There's no denying that Ford is in the midst of a turnaround right now, but the company's commitment to cutting unprofitable vehicles and pivoting toward the growing Chinese market shows that Ford's management is focused on the company's long-term potential. Additionally, it's made it clear that the automaker has no plans to cut its generous dividend despite analyst speculation that it will. That's why investors looking for a dividend stock with a yield that far outpaces Verizon's -- and that's poised for a big turnaround -- should give Ford a close look.
The world's biggest casino company
Leo Sun (Las Vegas Sands): Las Vegas Sands, the biggest casino resorts operator in the world, pays a hefty forward dividend yield of 4.6%. It spent 73% of its free cash flow (FCF) on that payout over the past 12 months, and it's raised its dividend annually for five straight years. Its closest rival, Wynn Resorts, only pays a forward yield of 2.1%.
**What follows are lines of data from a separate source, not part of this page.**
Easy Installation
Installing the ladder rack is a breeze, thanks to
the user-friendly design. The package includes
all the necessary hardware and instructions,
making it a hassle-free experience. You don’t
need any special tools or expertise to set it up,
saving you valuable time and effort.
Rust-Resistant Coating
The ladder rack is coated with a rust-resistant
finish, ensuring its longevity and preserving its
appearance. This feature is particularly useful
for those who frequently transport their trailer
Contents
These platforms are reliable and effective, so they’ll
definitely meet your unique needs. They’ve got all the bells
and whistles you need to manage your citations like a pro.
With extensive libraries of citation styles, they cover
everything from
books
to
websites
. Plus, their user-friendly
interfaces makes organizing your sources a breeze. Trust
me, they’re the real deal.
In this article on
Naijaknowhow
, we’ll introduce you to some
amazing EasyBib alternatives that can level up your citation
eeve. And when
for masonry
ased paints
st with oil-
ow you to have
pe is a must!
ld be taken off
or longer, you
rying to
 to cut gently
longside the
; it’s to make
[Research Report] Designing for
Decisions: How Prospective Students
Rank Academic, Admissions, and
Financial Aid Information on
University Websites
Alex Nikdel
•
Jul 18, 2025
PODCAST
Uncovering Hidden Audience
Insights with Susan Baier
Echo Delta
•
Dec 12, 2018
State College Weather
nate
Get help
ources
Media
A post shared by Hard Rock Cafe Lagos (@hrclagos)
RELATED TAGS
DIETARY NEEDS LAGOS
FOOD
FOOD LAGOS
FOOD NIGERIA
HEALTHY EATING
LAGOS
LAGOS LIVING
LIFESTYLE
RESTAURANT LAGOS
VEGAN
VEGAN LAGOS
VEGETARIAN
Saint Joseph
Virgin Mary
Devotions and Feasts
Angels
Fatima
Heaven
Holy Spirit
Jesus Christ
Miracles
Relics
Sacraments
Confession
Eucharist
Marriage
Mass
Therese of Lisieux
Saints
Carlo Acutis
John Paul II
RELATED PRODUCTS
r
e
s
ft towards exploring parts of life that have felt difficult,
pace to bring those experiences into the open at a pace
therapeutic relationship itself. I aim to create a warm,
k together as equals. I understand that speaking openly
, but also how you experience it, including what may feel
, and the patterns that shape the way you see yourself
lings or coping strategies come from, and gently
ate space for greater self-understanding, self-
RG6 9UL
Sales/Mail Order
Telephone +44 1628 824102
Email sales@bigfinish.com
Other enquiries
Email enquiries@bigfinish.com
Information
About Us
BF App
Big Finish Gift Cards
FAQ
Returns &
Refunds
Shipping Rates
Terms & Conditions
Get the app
Sands owns the Venetian and Palazzo in Las Vegas, the Marina Bay Sands in Singapore, and five major properties in Macau. It generates the vast majority of its revenue and profits from its Asian properties, and it plans to expand into Japan, which recently legalized casino resorts.
Wall Street expects Sands' revenue and earnings to grow 8% and 15%, respectively, this year. Those are decent growth rates for a stock that trades at 18 times forward earnings.
Sands pays a higher yield than Verizon, but its business is also more cyclical. Macau's year-over-year gross gaming revenue growth decelerated significantly over the past three months, Singapore remains weak, and it's a soft target amid escalating trade tensions between the U.S. and China.
Moreover, Sands' plans to spend up to $10 billion on its Japanese resort could also throttle its FCF growth and boost its payout ratios to unsustainable levels. Investors should remember that Wynn's yield was once comparable to Sands', but Wynn slashed its dividend due to profitability issues in Macau.
Therefore, investors looking for a higher yield might want to check out Sands, but they should also be aware of the risks.